The comprehensive study is the first effort in at least a decade to assess the health of one of Maine's hardest-working waterways. Results will help state officials measure progress in the river's ongoing cleanup and set future standards for dam flows and pollution discharges.

Since the last close look, in fact, a pulp mill in Westbrook stopped discharging waste and the Smelt Hill Dam was removed.

"The conditions are different," said Barry Mower of the Maine Department of Environmental Protection. "It should be better. In fact ... we know it's better. We don't know if it's good enough yet."

The Presumpscot was one of Maine's first industrialized rivers and was once one of its dirtiest. It was described as an open sewer in the 1960s and '70s and is now in the midst of a gradual, but dramatic, comeback.

The removal of the Smelt Hill Dam in 2002, for example, restored a natural falls that attracts sea-run fish such as alewives, as well as city residents who now use a trail system and canoe launches in the area.

There are now eight dams along the 25-mile river that connects Sebago Lake to Casco Bay.

Those dams, especially one at the outlet of Sebago Lake, control the flow of the river and are needed to maintain enough water flow to flush out pollution, including discharges from Westbrook's sewage treatment plant and the Sappi Fine Paper mill in Westbrook.

The tests being done this week will help determine what the flow rate and discharge limits need to be for the river to meet Maine's clean water standards and sustain fish and other aquatic life, Mower said.

Mower and John Reynolds from the DEP spent Tuesday collecting water samples and setting out a series of gill nets at several points in the river, including just above the Route 302 bridge between Portland and Westbrook.

The nets are suspended by buoys and catch fish that try to swim through the mesh. Mower and Reynolds will return today to pull up the nets and gather fish for tissue and blood samples.

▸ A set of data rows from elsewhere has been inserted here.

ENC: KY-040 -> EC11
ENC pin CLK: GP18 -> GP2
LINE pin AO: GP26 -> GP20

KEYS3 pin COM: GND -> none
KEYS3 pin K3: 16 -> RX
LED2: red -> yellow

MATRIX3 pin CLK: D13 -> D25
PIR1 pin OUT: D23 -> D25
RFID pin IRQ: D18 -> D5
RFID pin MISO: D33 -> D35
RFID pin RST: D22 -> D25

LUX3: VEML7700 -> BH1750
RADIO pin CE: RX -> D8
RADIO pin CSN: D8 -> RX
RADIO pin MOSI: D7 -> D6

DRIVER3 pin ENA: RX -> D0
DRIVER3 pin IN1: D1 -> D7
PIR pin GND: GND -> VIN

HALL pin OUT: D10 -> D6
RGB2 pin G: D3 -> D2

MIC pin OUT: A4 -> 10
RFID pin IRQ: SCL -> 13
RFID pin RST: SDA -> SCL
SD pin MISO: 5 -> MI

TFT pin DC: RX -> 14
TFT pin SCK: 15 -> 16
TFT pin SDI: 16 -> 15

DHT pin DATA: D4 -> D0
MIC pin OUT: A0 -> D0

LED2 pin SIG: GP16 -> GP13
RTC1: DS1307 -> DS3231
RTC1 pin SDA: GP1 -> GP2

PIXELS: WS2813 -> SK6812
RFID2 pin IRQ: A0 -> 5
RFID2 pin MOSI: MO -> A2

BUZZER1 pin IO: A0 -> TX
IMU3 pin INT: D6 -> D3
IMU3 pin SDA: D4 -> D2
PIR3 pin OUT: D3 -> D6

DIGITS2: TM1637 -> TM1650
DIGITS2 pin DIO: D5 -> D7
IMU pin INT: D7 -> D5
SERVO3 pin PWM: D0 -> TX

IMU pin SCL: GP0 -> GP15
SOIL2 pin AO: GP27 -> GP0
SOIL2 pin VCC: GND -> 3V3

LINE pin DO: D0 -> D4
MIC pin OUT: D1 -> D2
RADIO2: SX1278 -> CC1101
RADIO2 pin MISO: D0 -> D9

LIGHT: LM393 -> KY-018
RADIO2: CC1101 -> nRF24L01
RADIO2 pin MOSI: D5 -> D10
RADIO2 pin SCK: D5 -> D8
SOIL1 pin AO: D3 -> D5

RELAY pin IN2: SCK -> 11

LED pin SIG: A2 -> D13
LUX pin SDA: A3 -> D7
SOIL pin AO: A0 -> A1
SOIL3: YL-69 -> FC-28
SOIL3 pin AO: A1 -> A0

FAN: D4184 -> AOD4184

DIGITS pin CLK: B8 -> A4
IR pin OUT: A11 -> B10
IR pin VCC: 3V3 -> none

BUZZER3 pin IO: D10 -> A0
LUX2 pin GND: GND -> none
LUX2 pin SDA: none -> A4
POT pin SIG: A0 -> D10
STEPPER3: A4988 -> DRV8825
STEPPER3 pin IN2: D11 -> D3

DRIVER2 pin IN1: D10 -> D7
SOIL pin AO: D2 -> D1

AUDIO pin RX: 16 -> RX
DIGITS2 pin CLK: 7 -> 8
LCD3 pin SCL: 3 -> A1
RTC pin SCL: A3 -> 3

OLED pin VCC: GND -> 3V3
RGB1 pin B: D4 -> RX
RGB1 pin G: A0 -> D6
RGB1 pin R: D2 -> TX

Smallmouth bass will be tested for the presence of dioxin, a contaminant linked to historic paper mill discharges.

And white suckers, fatty bottom-feeding fish, will be tested for the presence of endocrine disrupters, a family of compounds that is showing up in some urban waterways and fish because of the widespread use and improper disposal of pharmaceuticals.

Farther upstream on Tuesday, at the Sappi Fine Paper mill in Westbrook, Tim Bridges, a federal environmental scientist, dumped a pail of red dye into the river as part of a sophisticated flow test.

The dye quickly mixed in so that it was not visible. But machines set up along the river automatically collected and scanned water samples for traces of red as it slowly flowed toward Casco Bay.

"The dye is kind of spreading out and dispersing here," Bridges said later, as he set up scanning equipment near the Route 302 bridge.

Just downstream, a team from the U.S. Geological Survey used a small outboard to slowly pull an acoustic profiler back and forth across the river.

The floating instrument measured the water's velocity and used soundwaves to create a three-dimensional profile of the river, including depth and width and the shape of the river bottom.

Much of the study will be completed this week, although scientists expect to collect fish into next week. Analyzing all of the water samples and fish samples, as well as the flow data, will take months. But researchers could know later this year just how healthy, or unhealthy, the Presumpscot is.

"It's a good start," Mower said Tuesday afternoon after the initial tests. "We'll see if we learn anything."